• _YOUR OBJECTIVE_
Omit the images and output every line of the data below exactly.
________
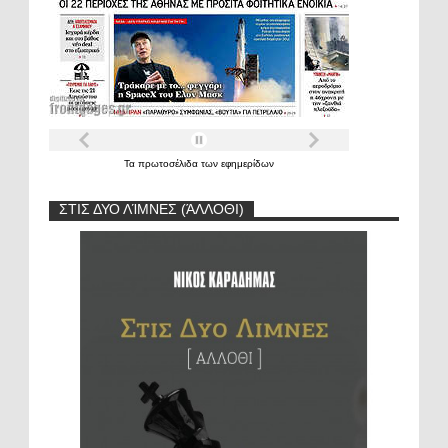
Τα
πρωτοσέλιδα
των
εφημερίδων
ΣΤΙΣ ΔΥΟ ΛΊΜΝΕΣ (ΆΛΛΟΘΙ)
________
• _RESULT_
Τα
πρωτοσέλιδα
των
εφημερίδων
ΣΤΙΣ ΔΥΟ ΛΊΜΝΕΣ (ΆΛΛΟΘΙ)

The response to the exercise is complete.